▸ Problem statement
Could you copy out all the lines in the material below where the word "elbow" occurs?

▸ Exercise data
--------------------------------
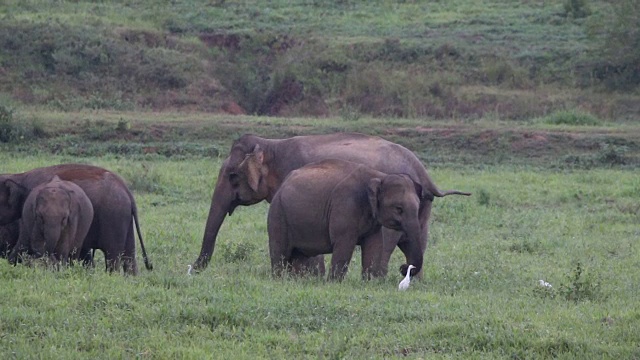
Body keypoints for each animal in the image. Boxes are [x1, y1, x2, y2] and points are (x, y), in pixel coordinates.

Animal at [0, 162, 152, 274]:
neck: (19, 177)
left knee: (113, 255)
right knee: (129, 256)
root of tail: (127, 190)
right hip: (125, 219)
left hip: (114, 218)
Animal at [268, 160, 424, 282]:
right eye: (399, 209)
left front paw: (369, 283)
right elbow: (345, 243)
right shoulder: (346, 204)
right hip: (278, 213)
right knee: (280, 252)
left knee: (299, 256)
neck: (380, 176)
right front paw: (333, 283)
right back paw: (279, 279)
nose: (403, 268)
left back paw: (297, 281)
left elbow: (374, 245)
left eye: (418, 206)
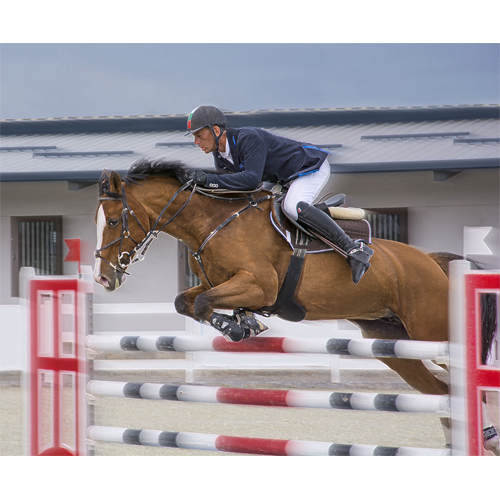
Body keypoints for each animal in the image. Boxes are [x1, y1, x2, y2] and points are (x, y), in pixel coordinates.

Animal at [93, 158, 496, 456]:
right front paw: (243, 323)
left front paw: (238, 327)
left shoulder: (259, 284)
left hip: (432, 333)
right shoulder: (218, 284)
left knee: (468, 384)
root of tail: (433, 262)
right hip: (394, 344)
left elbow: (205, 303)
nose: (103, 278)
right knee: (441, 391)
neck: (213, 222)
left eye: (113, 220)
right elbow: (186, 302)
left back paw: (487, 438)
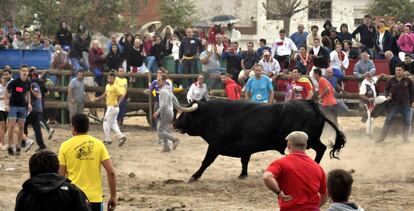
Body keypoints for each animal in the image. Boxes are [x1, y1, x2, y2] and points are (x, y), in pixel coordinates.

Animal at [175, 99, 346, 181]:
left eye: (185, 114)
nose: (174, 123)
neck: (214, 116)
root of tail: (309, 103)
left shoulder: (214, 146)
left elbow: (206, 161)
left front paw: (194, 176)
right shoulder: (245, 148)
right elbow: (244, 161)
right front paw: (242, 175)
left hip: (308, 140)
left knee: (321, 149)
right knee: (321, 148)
--------------------------------
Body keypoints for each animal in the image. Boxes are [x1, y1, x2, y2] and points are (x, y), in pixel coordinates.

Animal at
--------------------------------
▸ Task response
right elbow: (345, 243)
left elbow: (374, 245)
left elbow: (205, 303)
right elbow: (186, 302)
left elbow: (206, 161)
right elbow: (244, 161)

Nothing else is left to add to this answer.